Saved data entries:
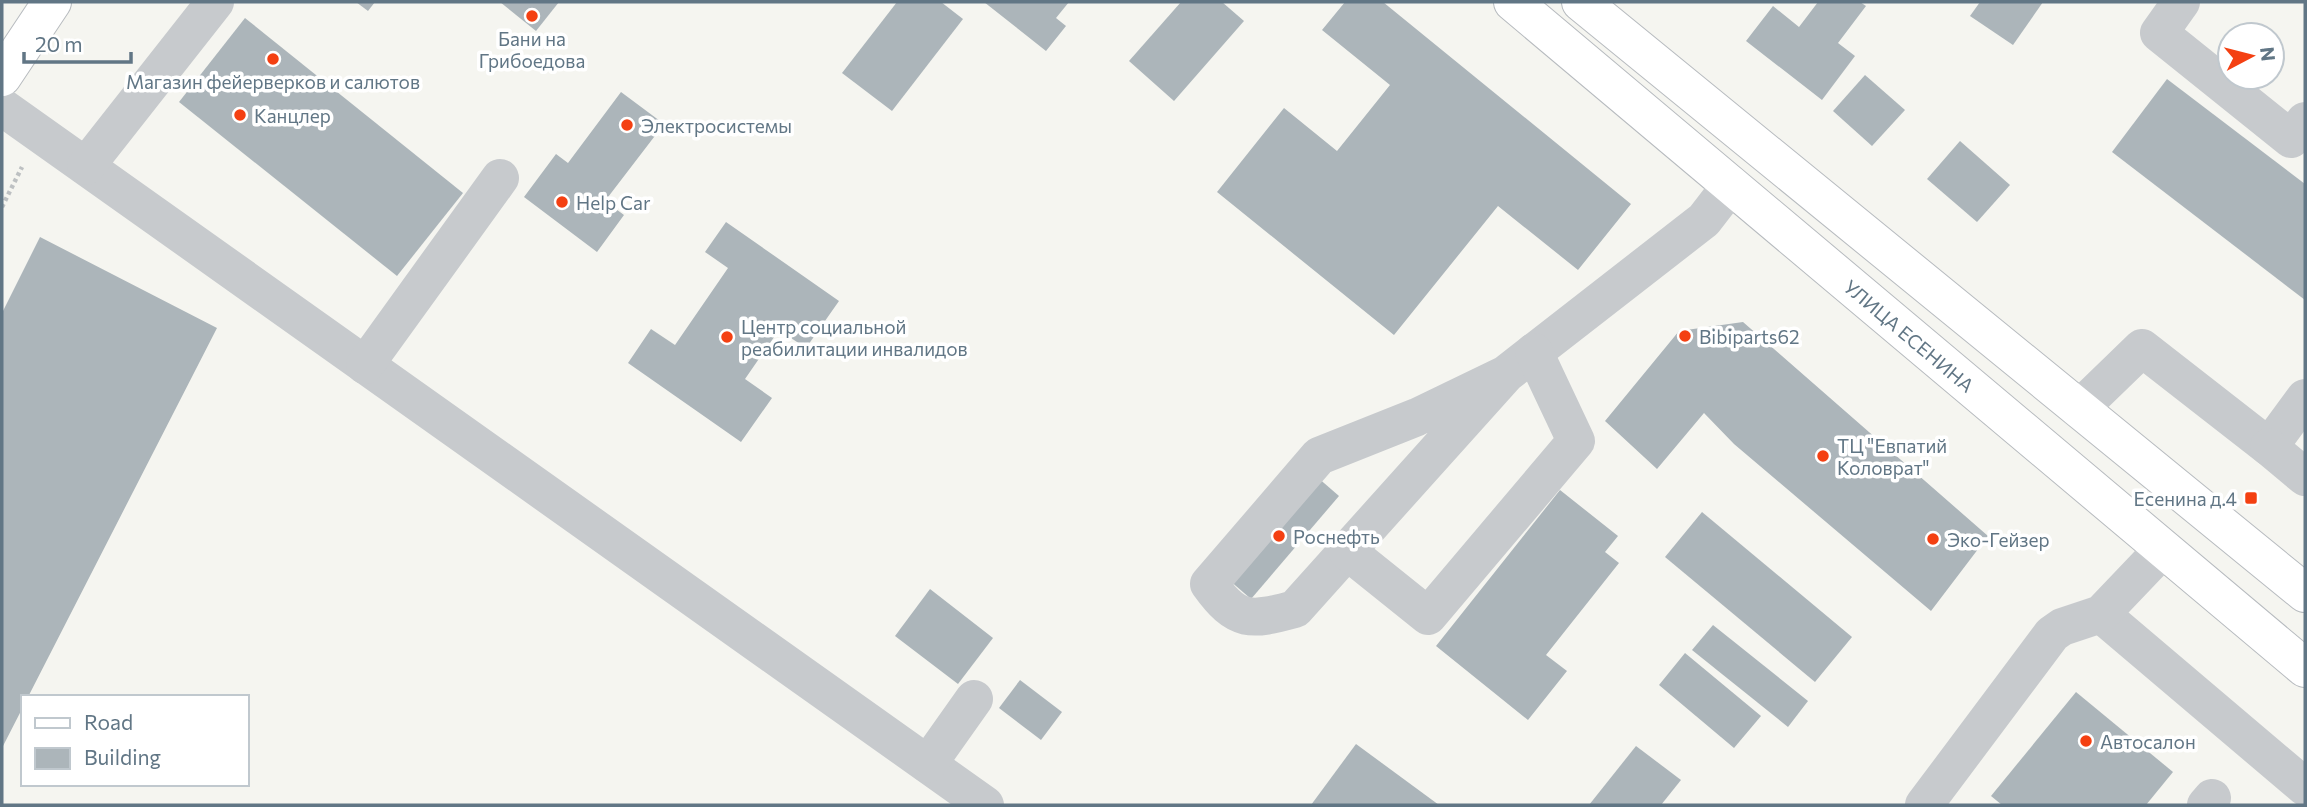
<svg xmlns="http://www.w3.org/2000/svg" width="2307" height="807" font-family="Commissioner,sans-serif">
<rect width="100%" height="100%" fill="#f5f5f0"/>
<g fill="#acb5ba">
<path d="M356 2H375L368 11Z"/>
<path d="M500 2H559L536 31Z"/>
<path d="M897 2H941L963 19 892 111 842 73Z"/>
<path d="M984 2H1069L1056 18 1066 26 1046 51Z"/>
<path d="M1181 2H1222L1244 21 1174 101 1129 61Z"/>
<path d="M1345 2H1383L1631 204 1578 270 1498 206 1394 335 1217 192 1284 108 1337 151 1390 85 1322 30Z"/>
<path d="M1818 2H1860L1866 6 1838 43 1855 56 1822 100 1746 41 1773 6 1799 27Z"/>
<path d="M1980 2H2043L2013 45 1970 16Z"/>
<path d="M245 18 463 193 397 276 179 102Z"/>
<path d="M1865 75 1905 110 1872 146 1833 111Z"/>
<path d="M2167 79 2305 184V300L2112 152Z"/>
<path d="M621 92 664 124 605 201 624 215 597 252 524 197 556 154 568 163Z"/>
<path d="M1960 141 2010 185 1977 222 1927 179Z"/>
<path d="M726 222 839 301 806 348 779 330 745 379 772 398 741 442 628 363 651 329 675 345 728 268 705 252Z"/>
<path d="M40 237 217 328 28 697H23V707L2 748V313Z"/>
<path d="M1743 322 1988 536 1931 611 1734 444 1704 413 1657 469 1605 421 1679 331Z"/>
<path d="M1301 463 1339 496 1251 599 1213 566Z"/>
<path d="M1560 490 1618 536 1605 552 1619 563 1546 655 1567 671 1528 720 1436 646Z"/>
<path d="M1702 512 1852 637 1815 682 1665 557Z"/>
<path d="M930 589 993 638 958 684 895 636Z"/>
<path d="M1713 625 1808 701 1788 727 1692 650Z"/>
<path d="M1685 653 1761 716 1734 748 1659 685Z"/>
<path d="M1020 680 1062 712 1041 740 999 708Z"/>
<path d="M2076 692 2173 772 2146 805H2002L1991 796Z"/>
<path d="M1356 744 1439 805H1311Z"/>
<path d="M1636 746 1681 780 1661 805H1589Z"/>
</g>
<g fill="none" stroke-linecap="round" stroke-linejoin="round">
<defs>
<g id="major">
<path id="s1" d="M1513 2 2305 668"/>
<path d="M1581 2 2305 593"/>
<path d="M2 77 52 2"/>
</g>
</defs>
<use href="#major" stroke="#b7bbbf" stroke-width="40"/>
<path stroke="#bdc0c2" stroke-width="4.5" stroke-dasharray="3.5 3.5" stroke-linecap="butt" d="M2 207 22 167"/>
<g stroke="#c7cacd" stroke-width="38">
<path d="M2181 2 2159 33 2291 139 2305 121"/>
<path d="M2 107 985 805"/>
<path d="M86 166 215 2"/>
<path d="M365 365 500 178"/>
<path d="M1506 374 1295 609C1250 621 1237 623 1209 584L1319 456 1417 417 1506 374 1704 220 1731 185"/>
<path d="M2079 409 2142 348 2269 447 2305 398"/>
<path d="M2269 447 2305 477"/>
<path d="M1347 551 1428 616 1576 441 1534 352"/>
<path d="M2101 614 2305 787"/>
<path d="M928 764 974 699"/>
<path d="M1924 805 2052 634 2062 627 2101 614 2163 549"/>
<path d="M2206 805 2212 798"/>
</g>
<use href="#major" stroke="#fff" stroke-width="38"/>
</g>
<g fill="#f44012" stroke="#fff" stroke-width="2.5">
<circle cx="532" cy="16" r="7"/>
<circle cx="273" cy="59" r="7"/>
<circle cx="240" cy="115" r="7"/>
<circle cx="627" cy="125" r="7"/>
<circle cx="562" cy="202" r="7"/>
<circle cx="1685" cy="336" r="7"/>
<circle cx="727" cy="337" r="7"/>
<circle cx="1823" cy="456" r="7"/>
<rect x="2244" y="491" width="14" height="14" rx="3.5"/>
<circle cx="1279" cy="536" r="7"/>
<circle cx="1933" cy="539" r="7"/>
<circle cx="2086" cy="741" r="7"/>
</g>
<g text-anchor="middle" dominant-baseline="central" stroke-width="7" stroke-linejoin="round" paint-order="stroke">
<g font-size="19" fill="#617685" stroke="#fff" text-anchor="start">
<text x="532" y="38" text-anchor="middle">Бани на<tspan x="532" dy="22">Грибоедова</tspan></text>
<text x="273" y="81" text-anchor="middle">Магазин фейерверков и салютов</text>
<text x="254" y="115">Канцлер</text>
<text x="641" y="125">Электросистемы</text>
<text x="576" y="202">Help Car</text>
<text x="741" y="326">Центр социальной<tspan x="741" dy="22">реабилитации инвалидов</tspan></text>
<text x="1699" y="336">Bibiparts62</text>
<text x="1837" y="445">ТЦ "Евпатий<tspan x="1837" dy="22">Коловрат"</tspan></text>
<text x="2237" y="498" text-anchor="end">Есенина д.4</text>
<text x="1293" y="536">Роснефть</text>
<text x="1947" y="539">Эко-Гейзер</text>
<text x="2100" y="741">Автосалон</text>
</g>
<g font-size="19" fill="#617685" stroke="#fff">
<text stroke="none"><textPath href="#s1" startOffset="518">УЛИЦА ЕСЕНИНА</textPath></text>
</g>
</g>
<rect width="2307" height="807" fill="none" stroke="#617685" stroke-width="7"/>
<rect x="21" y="695" width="228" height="91" fill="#ffffff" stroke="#c0c8ce" stroke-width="2"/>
<rect x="35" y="718" width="35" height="10" fill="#ffffff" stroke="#c0c8ce" stroke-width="2"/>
<text x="84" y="730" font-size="21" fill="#617685">Road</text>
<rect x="35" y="748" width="35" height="21" fill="#acb5ba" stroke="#c0c8ce" stroke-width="2"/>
<text x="84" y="765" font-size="21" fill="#617685">Building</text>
<g transform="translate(2251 56) rotate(83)"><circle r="33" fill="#ffffff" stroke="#c0c8ce" stroke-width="2"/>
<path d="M0-5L12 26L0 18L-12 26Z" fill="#f44012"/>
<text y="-10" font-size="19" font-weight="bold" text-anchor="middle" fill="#617685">N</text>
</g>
<path d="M24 52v10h107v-10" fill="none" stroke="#617685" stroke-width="3.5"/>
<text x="35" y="52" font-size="21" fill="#617685" stroke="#ffffff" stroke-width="5" paint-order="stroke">20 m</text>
</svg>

• [PROBLEM STATEMENT] Once the pictures are set aside, write out each record exactly.

• [ANSWER BOX]
<svg xmlns="http://www.w3.org/2000/svg" width="2307" height="807" font-family="Commissioner,sans-serif">
<rect width="100%" height="100%" fill="#f5f5f0"/>
<g fill="#acb5ba">
<path d="M356 2H375L368 11Z"/>
<path d="M500 2H559L536 31Z"/>
<path d="M897 2H941L963 19 892 111 842 73Z"/>
<path d="M984 2H1069L1056 18 1066 26 1046 51Z"/>
<path d="M1181 2H1222L1244 21 1174 101 1129 61Z"/>
<path d="M1345 2H1383L1631 204 1578 270 1498 206 1394 335 1217 192 1284 108 1337 151 1390 85 1322 30Z"/>
<path d="M1818 2H1860L1866 6 1838 43 1855 56 1822 100 1746 41 1773 6 1799 27Z"/>
<path d="M1980 2H2043L2013 45 1970 16Z"/>
<path d="M245 18 463 193 397 276 179 102Z"/>
<path d="M1865 75 1905 110 1872 146 1833 111Z"/>
<path d="M2167 79 2305 184V300L2112 152Z"/>
<path d="M621 92 664 124 605 201 624 215 597 252 524 197 556 154 568 163Z"/>
<path d="M1960 141 2010 185 1977 222 1927 179Z"/>
<path d="M726 222 839 301 806 348 779 330 745 379 772 398 741 442 628 363 651 329 675 345 728 268 705 252Z"/>
<path d="M40 237 217 328 28 697H23V707L2 748V313Z"/>
<path d="M1743 322 1988 536 1931 611 1734 444 1704 413 1657 469 1605 421 1679 331Z"/>
<path d="M1301 463 1339 496 1251 599 1213 566Z"/>
<path d="M1560 490 1618 536 1605 552 1619 563 1546 655 1567 671 1528 720 1436 646Z"/>
<path d="M1702 512 1852 637 1815 682 1665 557Z"/>
<path d="M930 589 993 638 958 684 895 636Z"/>
<path d="M1713 625 1808 701 1788 727 1692 650Z"/>
<path d="M1685 653 1761 716 1734 748 1659 685Z"/>
<path d="M1020 680 1062 712 1041 740 999 708Z"/>
<path d="M2076 692 2173 772 2146 805H2002L1991 796Z"/>
<path d="M1356 744 1439 805H1311Z"/>
<path d="M1636 746 1681 780 1661 805H1589Z"/>
</g>
<g fill="none" stroke-linecap="round" stroke-linejoin="round">
<defs>
<g id="major">
<path id="s1" d="M1513 2 2305 668"/>
<path d="M1581 2 2305 593"/>
<path d="M2 77 52 2"/>
</g>
</defs>
<use href="#major" stroke="#b7bbbf" stroke-width="40"/>
<path stroke="#bdc0c2" stroke-width="4.5" stroke-dasharray="3.5 3.5" stroke-linecap="butt" d="M2 207 22 167"/>
<g stroke="#c7cacd" stroke-width="38">
<path d="M2181 2 2159 33 2291 139 2305 121"/>
<path d="M2 107 985 805"/>
<path d="M86 166 215 2"/>
<path d="M365 365 500 178"/>
<path d="M1506 374 1295 609C1250 621 1237 623 1209 584L1319 456 1417 417 1506 374 1704 220 1731 185"/>
<path d="M2079 409 2142 348 2269 447 2305 398"/>
<path d="M2269 447 2305 477"/>
<path d="M1347 551 1428 616 1576 441 1534 352"/>
<path d="M2101 614 2305 787"/>
<path d="M928 764 974 699"/>
<path d="M1924 805 2052 634 2062 627 2101 614 2163 549"/>
<path d="M2206 805 2212 798"/>
</g>
<use href="#major" stroke="#fff" stroke-width="38"/>
</g>
<g fill="#f44012" stroke="#fff" stroke-width="2.5">
<circle cx="532" cy="16" r="7"/>
<circle cx="273" cy="59" r="7"/>
<circle cx="240" cy="115" r="7"/>
<circle cx="627" cy="125" r="7"/>
<circle cx="562" cy="202" r="7"/>
<circle cx="1685" cy="336" r="7"/>
<circle cx="727" cy="337" r="7"/>
<circle cx="1823" cy="456" r="7"/>
<rect x="2244" y="491" width="14" height="14" rx="3.5"/>
<circle cx="1279" cy="536" r="7"/>
<circle cx="1933" cy="539" r="7"/>
<circle cx="2086" cy="741" r="7"/>
</g>
<g text-anchor="middle" dominant-baseline="central" stroke-width="7" stroke-linejoin="round" paint-order="stroke">
<g font-size="19" fill="#617685" stroke="#fff" text-anchor="start">
<text x="532" y="38" text-anchor="middle">Бани на<tspan x="532" dy="22">Грибоедова</tspan></text>
<text x="273" y="81" text-anchor="middle">Магазин фейерверков и салютов</text>
<text x="254" y="115">Канцлер</text>
<text x="641" y="125">Электросистемы</text>
<text x="576" y="202">Help Car</text>
<text x="741" y="326">Центр социальной<tspan x="741" dy="22">реабилитации инвалидов</tspan></text>
<text x="1699" y="336">Bibiparts62</text>
<text x="1837" y="445">ТЦ "Евпатий<tspan x="1837" dy="22">Коловрат"</tspan></text>
<text x="2237" y="498" text-anchor="end">Есенина д.4</text>
<text x="1293" y="536">Роснефть</text>
<text x="1947" y="539">Эко-Гейзер</text>
<text x="2100" y="741">Автосалон</text>
</g>
<g font-size="19" fill="#617685" stroke="#fff">
<text stroke="none"><textPath href="#s1" startOffset="518">УЛИЦА ЕСЕНИНА</textPath></text>
</g>
</g>
<rect width="2307" height="807" fill="none" stroke="#617685" stroke-width="7"/>
<rect x="21" y="695" width="228" height="91" fill="#ffffff" stroke="#c0c8ce" stroke-width="2"/>
<rect x="35" y="718" width="35" height="10" fill="#ffffff" stroke="#c0c8ce" stroke-width="2"/>
<text x="84" y="730" font-size="21" fill="#617685">Road</text>
<rect x="35" y="748" width="35" height="21" fill="#acb5ba" stroke="#c0c8ce" stroke-width="2"/>
<text x="84" y="765" font-size="21" fill="#617685">Building</text>
<g transform="translate(2251 56) rotate(83)"><circle r="33" fill="#ffffff" stroke="#c0c8ce" stroke-width="2"/>
<path d="M0-5L12 26L0 18L-12 26Z" fill="#f44012"/>
<text y="-10" font-size="19" font-weight="bold" text-anchor="middle" fill="#617685">N</text>
</g>
<path d="M24 52v10h107v-10" fill="none" stroke="#617685" stroke-width="3.5"/>
<text x="35" y="52" font-size="21" fill="#617685" stroke="#ffffff" stroke-width="5" paint-order="stroke">20 m</text>
</svg>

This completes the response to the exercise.